What is required.
Bring together copies of the lines in the data below that contain the word "носа".

Data shown section start

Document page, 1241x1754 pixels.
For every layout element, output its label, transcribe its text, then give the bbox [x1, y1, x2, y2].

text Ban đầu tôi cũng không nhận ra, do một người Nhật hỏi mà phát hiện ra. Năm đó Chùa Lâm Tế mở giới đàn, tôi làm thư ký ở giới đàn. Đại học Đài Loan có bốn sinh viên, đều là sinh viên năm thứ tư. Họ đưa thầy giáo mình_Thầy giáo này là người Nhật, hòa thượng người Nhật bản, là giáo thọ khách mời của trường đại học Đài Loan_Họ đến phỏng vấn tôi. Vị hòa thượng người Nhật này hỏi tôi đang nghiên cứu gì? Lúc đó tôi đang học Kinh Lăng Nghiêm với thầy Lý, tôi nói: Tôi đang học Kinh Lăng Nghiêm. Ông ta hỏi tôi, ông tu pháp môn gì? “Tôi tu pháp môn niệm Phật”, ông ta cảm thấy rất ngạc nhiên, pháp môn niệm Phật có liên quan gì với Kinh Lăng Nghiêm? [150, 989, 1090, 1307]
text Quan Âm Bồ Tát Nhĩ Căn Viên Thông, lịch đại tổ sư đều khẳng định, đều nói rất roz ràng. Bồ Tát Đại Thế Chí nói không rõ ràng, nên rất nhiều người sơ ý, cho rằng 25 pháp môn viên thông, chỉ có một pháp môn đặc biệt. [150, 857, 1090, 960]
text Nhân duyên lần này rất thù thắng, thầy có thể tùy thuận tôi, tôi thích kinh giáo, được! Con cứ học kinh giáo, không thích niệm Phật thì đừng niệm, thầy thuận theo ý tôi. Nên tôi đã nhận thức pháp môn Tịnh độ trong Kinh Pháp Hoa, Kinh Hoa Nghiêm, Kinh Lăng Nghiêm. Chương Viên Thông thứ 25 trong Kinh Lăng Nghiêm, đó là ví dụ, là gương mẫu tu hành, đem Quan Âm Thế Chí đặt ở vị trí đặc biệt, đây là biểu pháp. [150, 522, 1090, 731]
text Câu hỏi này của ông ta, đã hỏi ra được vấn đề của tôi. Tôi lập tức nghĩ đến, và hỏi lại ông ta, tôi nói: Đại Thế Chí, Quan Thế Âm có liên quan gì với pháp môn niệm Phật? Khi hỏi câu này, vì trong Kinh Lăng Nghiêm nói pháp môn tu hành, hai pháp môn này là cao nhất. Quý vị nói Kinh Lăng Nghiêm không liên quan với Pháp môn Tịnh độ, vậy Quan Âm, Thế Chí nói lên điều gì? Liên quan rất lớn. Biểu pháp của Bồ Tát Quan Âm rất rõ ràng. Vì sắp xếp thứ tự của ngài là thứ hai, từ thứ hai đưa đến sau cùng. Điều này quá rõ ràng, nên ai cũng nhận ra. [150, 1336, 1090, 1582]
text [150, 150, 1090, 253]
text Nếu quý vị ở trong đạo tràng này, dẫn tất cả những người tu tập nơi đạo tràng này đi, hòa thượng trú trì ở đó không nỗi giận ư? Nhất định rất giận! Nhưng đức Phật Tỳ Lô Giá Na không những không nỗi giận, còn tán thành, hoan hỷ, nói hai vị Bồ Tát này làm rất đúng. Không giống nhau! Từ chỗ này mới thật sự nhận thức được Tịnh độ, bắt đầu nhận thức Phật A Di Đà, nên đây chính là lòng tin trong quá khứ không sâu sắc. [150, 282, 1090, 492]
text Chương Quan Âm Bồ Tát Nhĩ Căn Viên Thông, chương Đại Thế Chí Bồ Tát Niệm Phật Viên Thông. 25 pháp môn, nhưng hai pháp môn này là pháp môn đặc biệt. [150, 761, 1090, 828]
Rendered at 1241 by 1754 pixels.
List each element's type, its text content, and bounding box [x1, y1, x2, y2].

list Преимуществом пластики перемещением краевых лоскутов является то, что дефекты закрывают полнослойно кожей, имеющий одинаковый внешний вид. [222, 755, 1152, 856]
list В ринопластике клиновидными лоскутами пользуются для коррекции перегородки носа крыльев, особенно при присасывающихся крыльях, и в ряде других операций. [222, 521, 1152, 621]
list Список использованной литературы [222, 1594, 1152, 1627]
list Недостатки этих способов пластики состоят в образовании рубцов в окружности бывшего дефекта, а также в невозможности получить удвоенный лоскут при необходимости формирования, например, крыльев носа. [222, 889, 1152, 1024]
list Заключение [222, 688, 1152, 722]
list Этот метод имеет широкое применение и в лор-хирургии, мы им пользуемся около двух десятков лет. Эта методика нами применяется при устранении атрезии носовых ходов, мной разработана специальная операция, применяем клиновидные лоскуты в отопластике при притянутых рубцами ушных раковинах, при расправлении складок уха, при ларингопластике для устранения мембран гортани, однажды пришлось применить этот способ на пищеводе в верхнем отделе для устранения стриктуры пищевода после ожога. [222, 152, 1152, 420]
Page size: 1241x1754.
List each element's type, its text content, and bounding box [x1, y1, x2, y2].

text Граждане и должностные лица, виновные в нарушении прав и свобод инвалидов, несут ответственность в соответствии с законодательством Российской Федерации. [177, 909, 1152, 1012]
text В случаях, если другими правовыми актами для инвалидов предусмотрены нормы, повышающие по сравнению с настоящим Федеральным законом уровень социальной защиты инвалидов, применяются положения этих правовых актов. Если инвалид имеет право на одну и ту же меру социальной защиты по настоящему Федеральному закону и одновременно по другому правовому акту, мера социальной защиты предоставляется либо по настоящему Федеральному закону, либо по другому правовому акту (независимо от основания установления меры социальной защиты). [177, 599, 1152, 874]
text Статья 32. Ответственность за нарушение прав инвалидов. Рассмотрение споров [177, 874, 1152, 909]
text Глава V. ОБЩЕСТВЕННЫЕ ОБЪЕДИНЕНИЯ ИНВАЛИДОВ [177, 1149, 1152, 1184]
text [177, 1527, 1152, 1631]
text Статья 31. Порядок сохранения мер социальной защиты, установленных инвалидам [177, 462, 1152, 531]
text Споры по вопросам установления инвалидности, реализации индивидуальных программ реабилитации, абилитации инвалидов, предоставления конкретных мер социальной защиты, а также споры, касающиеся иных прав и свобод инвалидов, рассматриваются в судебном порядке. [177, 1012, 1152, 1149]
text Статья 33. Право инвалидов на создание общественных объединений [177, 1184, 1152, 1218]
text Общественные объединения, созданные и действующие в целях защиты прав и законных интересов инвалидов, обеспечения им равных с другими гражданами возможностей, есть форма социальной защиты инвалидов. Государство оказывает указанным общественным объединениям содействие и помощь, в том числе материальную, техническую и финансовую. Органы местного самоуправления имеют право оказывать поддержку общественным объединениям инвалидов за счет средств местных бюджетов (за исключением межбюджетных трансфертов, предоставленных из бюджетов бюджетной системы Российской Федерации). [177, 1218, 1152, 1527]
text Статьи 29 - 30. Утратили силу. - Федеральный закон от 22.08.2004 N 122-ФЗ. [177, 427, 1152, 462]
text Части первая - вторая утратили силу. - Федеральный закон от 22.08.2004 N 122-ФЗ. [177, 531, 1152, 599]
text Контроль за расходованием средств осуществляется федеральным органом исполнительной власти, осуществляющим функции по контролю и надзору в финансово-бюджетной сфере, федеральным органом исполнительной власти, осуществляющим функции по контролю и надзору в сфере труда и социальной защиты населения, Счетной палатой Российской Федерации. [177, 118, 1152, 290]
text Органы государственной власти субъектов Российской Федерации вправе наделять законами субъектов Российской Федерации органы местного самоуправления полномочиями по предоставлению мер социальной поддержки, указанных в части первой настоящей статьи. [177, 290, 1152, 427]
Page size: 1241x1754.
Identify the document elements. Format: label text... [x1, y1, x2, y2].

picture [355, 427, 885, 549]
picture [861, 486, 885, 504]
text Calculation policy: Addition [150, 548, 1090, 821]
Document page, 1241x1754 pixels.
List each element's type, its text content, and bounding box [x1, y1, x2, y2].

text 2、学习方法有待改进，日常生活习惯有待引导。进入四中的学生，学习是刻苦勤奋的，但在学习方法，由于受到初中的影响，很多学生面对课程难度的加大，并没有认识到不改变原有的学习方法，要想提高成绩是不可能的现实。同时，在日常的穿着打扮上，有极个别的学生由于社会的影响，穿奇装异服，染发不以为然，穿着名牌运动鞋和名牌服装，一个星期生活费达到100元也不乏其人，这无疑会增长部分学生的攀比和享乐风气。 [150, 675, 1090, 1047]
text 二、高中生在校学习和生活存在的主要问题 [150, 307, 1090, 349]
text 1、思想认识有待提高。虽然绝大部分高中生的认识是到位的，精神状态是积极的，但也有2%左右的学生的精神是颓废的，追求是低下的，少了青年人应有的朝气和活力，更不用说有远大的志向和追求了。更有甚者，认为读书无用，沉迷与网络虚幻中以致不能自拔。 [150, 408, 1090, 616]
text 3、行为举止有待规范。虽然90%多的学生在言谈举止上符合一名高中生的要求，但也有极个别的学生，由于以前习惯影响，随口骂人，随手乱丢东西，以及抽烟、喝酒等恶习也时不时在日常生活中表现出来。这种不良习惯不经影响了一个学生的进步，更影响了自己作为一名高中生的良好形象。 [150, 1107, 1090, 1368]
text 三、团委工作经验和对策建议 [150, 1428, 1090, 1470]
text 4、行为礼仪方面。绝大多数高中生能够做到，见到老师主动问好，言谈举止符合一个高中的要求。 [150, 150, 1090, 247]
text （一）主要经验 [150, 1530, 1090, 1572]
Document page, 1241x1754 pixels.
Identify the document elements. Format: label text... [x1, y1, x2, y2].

Data shown section end

Task output.
list В ринопластике клиновидными лоскутами пользуются для коррекции перегородки носа крыльев, особенно при присасывающихся крыльях, и в ряде других операций. [222, 521, 1152, 621]
list Недостатки этих способов пластики состоят в образовании рубцов в окружности бывшего дефекта, а также в невозможности получить удвоенный лоскут при необходимости формирования, например, крыльев носа. [222, 889, 1152, 1024]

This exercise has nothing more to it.